Find the lines below that contain the string "Jodway". Copy each one.
[Data — start]
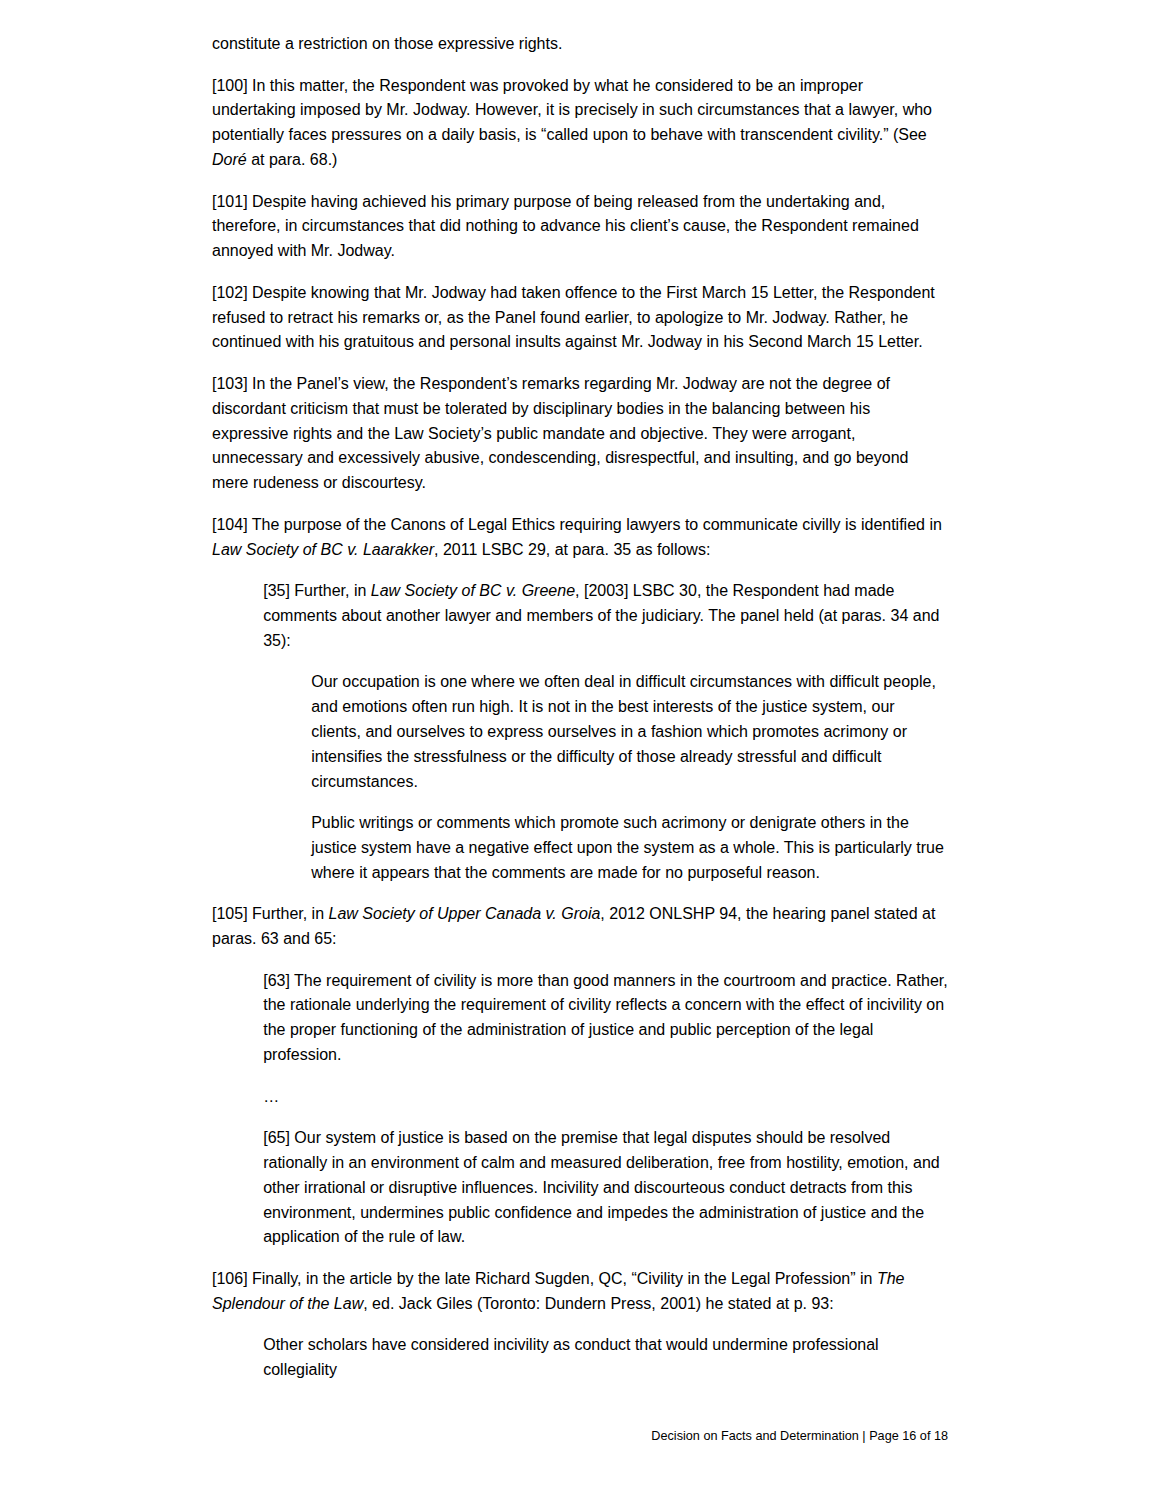constitute a restriction on those expressive rights.
[100] In this matter, the Respondent was provoked by what he considered to be an improper undertaking imposed by Mr. Jodway. However, it is precisely in such circumstances that a lawyer, who potentially faces pressures on a daily basis, is “called upon to behave with transcendent civility.” (See Doré at para. 68.)
[101] Despite having achieved his primary purpose of being released from the undertaking and, therefore, in circumstances that did nothing to advance his client’s cause, the Respondent remained annoyed with Mr. Jodway.
[102] Despite knowing that Mr. Jodway had taken offence to the First March 15 Letter, the Respondent refused to retract his remarks or, as the Panel found earlier, to apologize to Mr. Jodway. Rather, he continued with his gratuitous and personal insults against Mr. Jodway in his Second March 15 Letter.
[103] In the Panel’s view, the Respondent’s remarks regarding Mr. Jodway are not the degree of discordant criticism that must be tolerated by disciplinary bodies in the balancing between his expressive rights and the Law Society’s public mandate and objective. They were arrogant, unnecessary and excessively abusive, condescending, disrespectful, and insulting, and go beyond mere rudeness or discourtesy.
[104] The purpose of the Canons of Legal Ethics requiring lawyers to communicate civilly is identified in Law Society of BC v. Laarakker, 2011 LSBC 29, at para. 35 as follows:
[35] Further, in Law Society of BC v. Greene, [2003] LSBC 30, the Respondent had made comments about another lawyer and members of the judiciary. The panel held (at paras. 34 and 35):
Our occupation is one where we often deal in difficult circumstances with difficult people, and emotions often run high. It is not in the best interests of the justice system, our clients, and ourselves to express ourselves in a fashion which promotes acrimony or intensifies the stressfulness or the difficulty of those already stressful and difficult circumstances.
Public writings or comments which promote such acrimony or denigrate others in the justice system have a negative effect upon the system as a whole. This is particularly true where it appears that the comments are made for no purposeful reason.
[105] Further, in Law Society of Upper Canada v. Groia, 2012 ONLSHP 94, the hearing panel stated at paras. 63 and 65:
[63] The requirement of civility is more than good manners in the courtroom and practice. Rather, the rationale underlying the requirement of civility reflects a concern with the effect of incivility on the proper functioning of the administration of justice and public perception of the legal profession.
…
[65] Our system of justice is based on the premise that legal disputes should be resolved rationally in an environment of calm and measured deliberation, free from hostility, emotion, and other irrational or disruptive influences. Incivility and discourteous conduct detracts from this environment, undermines public confidence and impedes the administration of justice and the application of the rule of law.
[106] Finally, in the article by the late Richard Sugden, QC, “Civility in the Legal Profession” in The Splendour of the Law, ed. Jack Giles (Toronto: Dundern Press, 2001) he stated at p. 93:
Other scholars have considered incivility as conduct that would undermine professional collegiality
Decision on Facts and Determination | Page 16 of 18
[Data — finish]
Response for this exercise:
[100] In this matter, the Respondent was provoked by what he considered to be an improper undertaking imposed by Mr. Jodway. However, it is precisely in such circumstances that a lawyer, who potentially faces pressures on a daily basis, is “called upon to behave with transcendent civility.” (See Doré at para. 68.)
[101] Despite having achieved his primary purpose of being released from the undertaking and, therefore, in circumstances that did nothing to advance his client’s cause, the Respondent remained annoyed with Mr. Jodway.
[102] Despite knowing that Mr. Jodway had taken offence to the First March 15 Letter, the Respondent refused to retract his remarks or, as the Panel found earlier, to apologize to Mr. Jodway. Rather, he continued with his gratuitous and personal insults against Mr. Jodway in his Second March 15 Letter.
[103] In the Panel’s view, the Respondent’s remarks regarding Mr. Jodway are not the degree of discordant criticism that must be tolerated by disciplinary bodies in the balancing between his expressive rights and the Law Society’s public mandate and objective. They were arrogant, unnecessary and excessively abusive, condescending, disrespectful, and insulting, and go beyond mere rudeness or discourtesy.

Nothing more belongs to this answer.